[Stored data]
.....
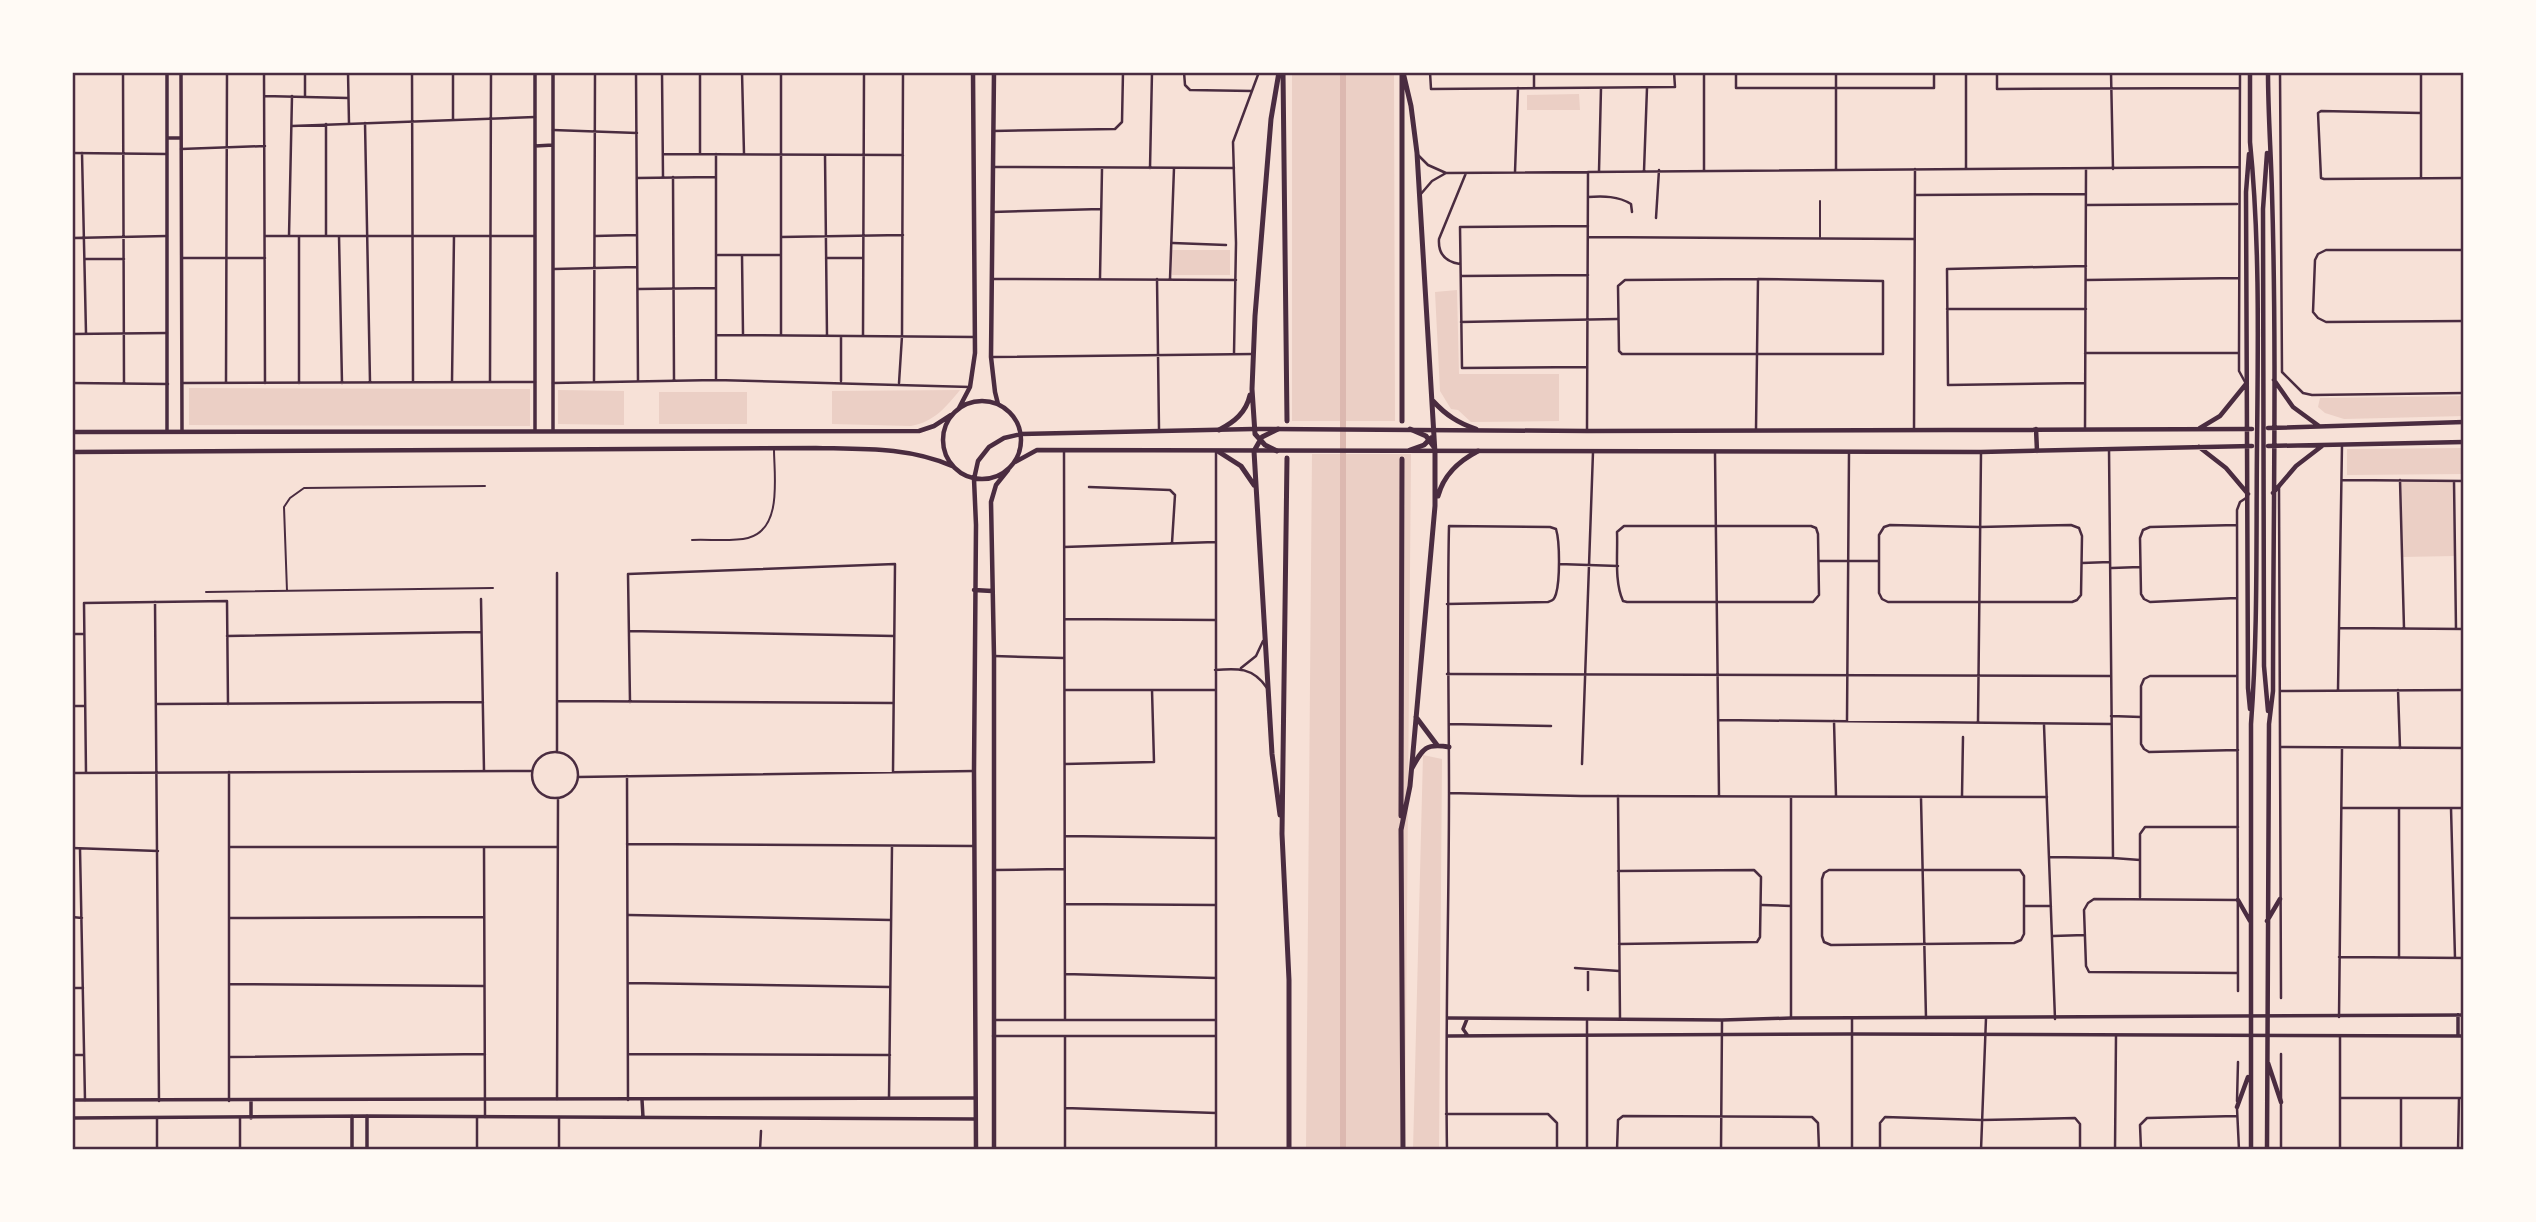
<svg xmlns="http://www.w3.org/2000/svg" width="2536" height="1222" viewBox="0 0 2536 1222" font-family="'Asap Condensed',sans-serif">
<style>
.green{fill:#ebcfc5}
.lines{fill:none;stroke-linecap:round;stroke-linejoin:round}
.canal{stroke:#dcb8b0;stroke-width:6}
.service{stroke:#4a2c40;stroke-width:2}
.minor{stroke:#4a2c40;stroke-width:2.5}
.tertiary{stroke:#4a2c40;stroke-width:3.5}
.primary{stroke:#4a2c40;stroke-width:4.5}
.motorway{stroke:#4a2c40;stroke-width:5}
.neatline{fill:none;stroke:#4a2c40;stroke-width:2.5}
</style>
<rect width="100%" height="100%" fill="#f7e1d7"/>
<path class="green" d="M1292 72H1394L1395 421H1292Z
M1579 94 1580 110H1527V95Z
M1172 250H1230V275H1172Z
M1457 290 1459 374H1559V421L1471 422 1458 410 1451 409 1440 391 1435 292Z
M189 388 530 389V426L189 425Z
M558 390 624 391V425L558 424Z
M960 390C946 407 934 422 911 426L832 424V391Z
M659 392H747V424H659Z
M2464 396V416L2344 419 2325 413 2318 407 2320 398Z
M2464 448V474L2347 475V449Z
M1312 454H1411L1405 1150H1306Z
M2400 480 2454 481 2455 556 2402 557Z
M1423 755 1442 759 1439 1150H1413Z"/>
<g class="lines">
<path class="canal" d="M1343 72V1150"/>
<path class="service" d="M1820 201V237
M692 540C709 539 731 542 748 538 783 529 774 476 774 449
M287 591 284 507 290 498 304 488 485 486
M206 592 493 588"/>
<path class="minor" d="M123 72 124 383
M264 72 265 383
M348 72 349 124
M412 72 413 382
M636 72 638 381
M662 72 663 177
M700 72V154
M742 72 744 154
M1184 72 1185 85 1190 90 1252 91
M1430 72 1431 89 1675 87 1674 72
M1736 72V88H1934V72
M1997 72V89L2239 88
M2111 72 2113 169
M2240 72 2239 353V371L2245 382
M2280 72 2282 372 2303 393 2312 395 2464 393
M1534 88V72
M264 96 348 98
M305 97V72
M2421 113 2321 111 2318 113 2321 178 2324 179 2464 178
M453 120V72
M365 123 370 382
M292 126 535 117
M553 130 637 133
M993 131 1115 129 1122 122 1123 72
M181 149 265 146
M72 153 167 154
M82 153 86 333
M663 154 903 155
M716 154V380
M825 155 827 336
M1418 155 1428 165 1446 173 2239 167
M994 167 1234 168
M1150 168 1152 72
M1836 169V72
M1966 169V72
M1704 170V72
M1599 171 1601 88
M1644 171 1647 88
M1515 172 1518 88
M673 177 674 381
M637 178 716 177
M2421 178V72
M1420 195 1432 181 1446 173
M1915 195 2086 194
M1588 197C1604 196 1618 196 1631 204L1632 212
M2086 205 2237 204
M992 212 1101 209
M1656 218 1659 170
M265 236H535
M289 236 292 96
M326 236V124
M339 236 342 383
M595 236 637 235
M781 237 903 235
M1588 237 1914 239
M72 238 167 236
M1173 243 1226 245
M2464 250H2326L2318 254 2315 260 2313 312 2318 318 2326 322 2464 321
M718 255H781
M742 255 743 334
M182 258H265
M826 258H863
M85 259H124
M1460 264C1446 262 1438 254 1439 239L1466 173
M554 269 637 267
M1462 276 1588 275
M1100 278 1102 169
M992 279 1236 280
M1157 279 1159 429
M1170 279 1174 168
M1758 279 1883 281V354H1622L1619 351 1618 286 1625 280Z
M2086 280 2239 278
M639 289 716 288
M1947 309H2086
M1461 322 1617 319
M72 334 167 333
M716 335 975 337
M781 335V72
M841 336V381
M863 336 864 72
M2085 353H2239
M1234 354 1236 243 1233 142 1259 72
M991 357 1253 354
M1587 367 1462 368 1460 227 1588 226
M452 382 454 236
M490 382 491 72
M594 382 595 72
M72 383 168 384
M182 383 535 382
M226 383 227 72
M299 383V236
M553 383 716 380 970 387
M899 383 902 336 903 72
M2085 383 1948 385 1947 269 2086 266
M1756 429 1758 279
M2085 429 2086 169
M1914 430 1915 169
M1587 431 1588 172
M1064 451 1065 1020
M1216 452V1150
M1715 453 1719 796
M2342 480 2464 481
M2400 480 2404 628
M2454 481 2456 629
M1089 487 1170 490 1175 495 1172 543
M2279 487 2281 998
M1890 525 1980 527 2071 525 2079 528 2082 536 2081 595 2077 600 2072 602H1888L1882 599 1879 593V535L1884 527Z
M1624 526H1811L1816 528 1818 534 1819 595 1813 602H1627L1623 601C1614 581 1618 553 1617 532Z
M1064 547 1215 542
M1819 561H1879
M2082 563 2110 562
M1559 564 1618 566
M2112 568 2140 567
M2236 598 2150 602 2144 599 2141 594 2140 538 2143 530 2150 527 2237 525
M481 599 484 771
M155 602 159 1101
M1065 619 1215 620
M2339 628 2464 629
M629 631 894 636
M72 634H84
M227 636 481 632
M994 656 1064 658
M1241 668 1256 656 1263 641
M1215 670C1237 668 1253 667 1267 688
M1447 674 2111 676
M2237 676H2150L2144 679 2141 686V744L2144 749 2149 752 2238 750
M1065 690H1215
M2338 690 2342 445
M2398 690 2400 748
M2280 691 2464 690
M557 701 893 703
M630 702 628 574 895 564 893 772
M157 704 483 702
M72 706H85
M2111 716 2141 717
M1718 720 2111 724
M1834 721 1836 796
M1847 721 1849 452
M1978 722 1981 453
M1449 724 1551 726
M2044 725 2055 1019
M2280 747 2464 748
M557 751V573
M532 775a23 23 0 1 1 46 0a23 23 0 1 1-46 0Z
M1065 764 1154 762 1152 690
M1582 764 1593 452
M72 773 532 771
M86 773 84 603 227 601 228 704
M627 776 628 1100
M578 777 974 771
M1449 793 1581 796 2047 797
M1618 796 1620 1019
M1962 796 1963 737
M1921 798 1926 1018
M2342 808H2464
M2451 808 2455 958
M1065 836 1216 838
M627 844 974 846
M230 847H558
M484 847 485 1117
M72 848 158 851
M80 849 85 1100
M2049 857 2113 858 2109 449
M2113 858 2140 860
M994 870 1064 869
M1829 870H2020L2024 876V934L2021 940 2014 943 1831 945 1824 942 1822 936V879L1824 873Z
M1618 871 1754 870 1761 877 1760 937 1757 942 1619 944
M2140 897V834L2145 827H2238
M1065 904 1216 905
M1762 905 1791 906
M2024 906H2051
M629 915 891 920
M72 917 82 918
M230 918 484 917
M2053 936 2085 935
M2339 957 2464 958
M2399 958V808
M1575 968 1619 971
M2238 973 2089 972 2086 966 2084 910 2088 903 2094 899 2238 900
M1065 974 1216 978
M628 983 890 987
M230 984 484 986
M72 988H83
M1588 990V969
M2238 991 2237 510 2240 502 2246 498
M2339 1017 2342 748
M1791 1018V797
M1852 1018V1150
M995 1020H1216
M993 1036H1216
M1065 1036V1150
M628 1054 890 1055
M2281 1054V1150
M72 1055H84
M230 1057 485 1054
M889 1098 892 846
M2340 1098H2464
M2401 1098V1150
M557 1099 558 798
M229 1101V772
M2237 1101 2238 1062
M1065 1108 1216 1113
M2237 1108 2239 1150
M1446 1114H1548L1557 1123V1150
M477 1117V1150
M559 1117V1150
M157 1150V1119
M240 1150V1118
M760 1150 761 1131
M1447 1150C1445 1031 1449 912 1449 793 1449 704 1447 615 1449 526L1550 527 1556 529C1560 542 1560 580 1556 594 1554 600 1553 600 1548 602L1447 604
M1587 1150V1021
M1617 1150 1618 1120 1623 1116 1812 1117 1818 1123 1819 1150
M1721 1150 1722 1021
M1880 1150V1123L1885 1117 1982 1120 2075 1118 2080 1124V1150
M1981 1150 1986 1018
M2115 1150 2116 1035
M2141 1150 2140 1125 2147 1118 2237 1116
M2340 1150V1036
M2458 1150 2459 1098"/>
<path class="tertiary" d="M167 72V430
M181 72 182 430
M553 72V431
M167 138H181
M535 146 553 145
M535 431V72
M1448 1018 1722 1020 1791 1018 2464 1015
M1467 1019 1463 1029 1468 1036
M1448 1036 1852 1034 2464 1036
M2458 1036V1015
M72 1100 976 1098
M642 1100 643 1117
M251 1101V1118
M72 1118 367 1116 976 1119
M352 1150V1116
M367 1150V1116"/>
<path class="primary" d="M994 72 991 357 995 392 998 404
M2250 72V142
M2250 142C2260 242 2258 345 2257 446 2256 539 2258 631 2251 724V1150
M2267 153 2263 209 2264 666 2268 711
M2249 154 2246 192 2248 688 2250 709
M2274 380 2293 407 2319 426
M943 440a39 39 0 1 1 78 0a39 39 0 1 1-78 0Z
M959 408 970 387 975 353 973 72
M2200 428 2220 416 2246 384
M2268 428 2464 422
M2036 429 2037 451
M72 432 919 431 934 426 951 415
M2268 446 2464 442
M2199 447 2226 468 2248 494
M72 452 816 448C863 449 908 447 952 466
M1015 462 1037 450 1981 452 2252 446
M2273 493 2296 466 2322 446
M974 590 992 591
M2238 900 2250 921
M2267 921 2280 899
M2268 1063 2281 1102
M2237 1107 2248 1077
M976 1150 974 771 976 525 974 479 978 461 989 447 1004 438 1021 434 1253 429 1587 431 2252 429
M994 1150V656L991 502 996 485 1008 470
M2267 1150 2269 724 2273 691C2273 525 2277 359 2272 193 2271 153 2268 113 2268 72"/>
<path class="motorway" d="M1283 72 1287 421
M1402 74V421
M1433 401C1446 415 1458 423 1476 429
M1278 429 1262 437 1254 451 1272 754 1280 815
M1410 429 1426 436 1434 447
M1219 430C1234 422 1246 413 1250 395
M1410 450 1424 445 1431 438
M1277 451 1265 445 1255 434 1252 389 1255 316 1271 119 1279 72
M1219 452 1241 466 1254 485
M1287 458 1282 834 1289 980V1150
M1438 496C1444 474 1459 461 1478 451
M1416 717 1437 745
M1412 768C1423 748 1426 743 1449 747
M1401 816 1402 459
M1401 829 1403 1150
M1401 830 1410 786 1435 506V453L1417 153 1411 106 1403 72"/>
</g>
<rect width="2536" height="1222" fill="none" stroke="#fffaf5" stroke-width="147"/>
<rect x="74" y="74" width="2388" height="1074" class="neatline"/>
</svg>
.....
- WHAT TO WORK ON -
A verbatim transcription is needed of the lines above, starting at the line with "M1462 276 1588 275" and ending at the line with "M484 847 485 1117", both included, and of nothing else.

- RESULT OF THIS EXERCISE -
M1462 276 1588 275
M1100 278 1102 169
M992 279 1236 280
M1157 279 1159 429
M1170 279 1174 168
M1758 279 1883 281V354H1622L1619 351 1618 286 1625 280Z
M2086 280 2239 278
M639 289 716 288
M1947 309H2086
M1461 322 1617 319
M72 334 167 333
M716 335 975 337
M781 335V72
M841 336V381
M863 336 864 72
M2085 353H2239
M1234 354 1236 243 1233 142 1259 72
M991 357 1253 354
M1587 367 1462 368 1460 227 1588 226
M452 382 454 236
M490 382 491 72
M594 382 595 72
M72 383 168 384
M182 383 535 382
M226 383 227 72
M299 383V236
M553 383 716 380 970 387
M899 383 902 336 903 72
M2085 383 1948 385 1947 269 2086 266
M1756 429 1758 279
M2085 429 2086 169
M1914 430 1915 169
M1587 431 1588 172
M1064 451 1065 1020
M1216 452V1150
M1715 453 1719 796
M2342 480 2464 481
M2400 480 2404 628
M2454 481 2456 629
M1089 487 1170 490 1175 495 1172 543
M2279 487 2281 998
M1890 525 1980 527 2071 525 2079 528 2082 536 2081 595 2077 600 2072 602H1888L1882 599 1879 593V535L1884 527Z
M1624 526H1811L1816 528 1818 534 1819 595 1813 602H1627L1623 601C1614 581 1618 553 1617 532Z
M1064 547 1215 542
M1819 561H1879
M2082 563 2110 562
M1559 564 1618 566
M2112 568 2140 567
M2236 598 2150 602 2144 599 2141 594 2140 538 2143 530 2150 527 2237 525
M481 599 484 771
M155 602 159 1101
M1065 619 1215 620
M2339 628 2464 629
M629 631 894 636
M72 634H84
M227 636 481 632
M994 656 1064 658
M1241 668 1256 656 1263 641
M1215 670C1237 668 1253 667 1267 688
M1447 674 2111 676
M2237 676H2150L2144 679 2141 686V744L2144 749 2149 752 2238 750
M1065 690H1215
M2338 690 2342 445
M2398 690 2400 748
M2280 691 2464 690
M557 701 893 703
M630 702 628 574 895 564 893 772
M157 704 483 702
M72 706H85
M2111 716 2141 717
M1718 720 2111 724
M1834 721 1836 796
M1847 721 1849 452
M1978 722 1981 453
M1449 724 1551 726
M2044 725 2055 1019
M2280 747 2464 748
M557 751V573
M532 775a23 23 0 1 1 46 0a23 23 0 1 1-46 0Z
M1065 764 1154 762 1152 690
M1582 764 1593 452
M72 773 532 771
M86 773 84 603 227 601 228 704
M627 776 628 1100
M578 777 974 771
M1449 793 1581 796 2047 797
M1618 796 1620 1019
M1962 796 1963 737
M1921 798 1926 1018
M2342 808H2464
M2451 808 2455 958
M1065 836 1216 838
M627 844 974 846
M230 847H558
M484 847 485 1117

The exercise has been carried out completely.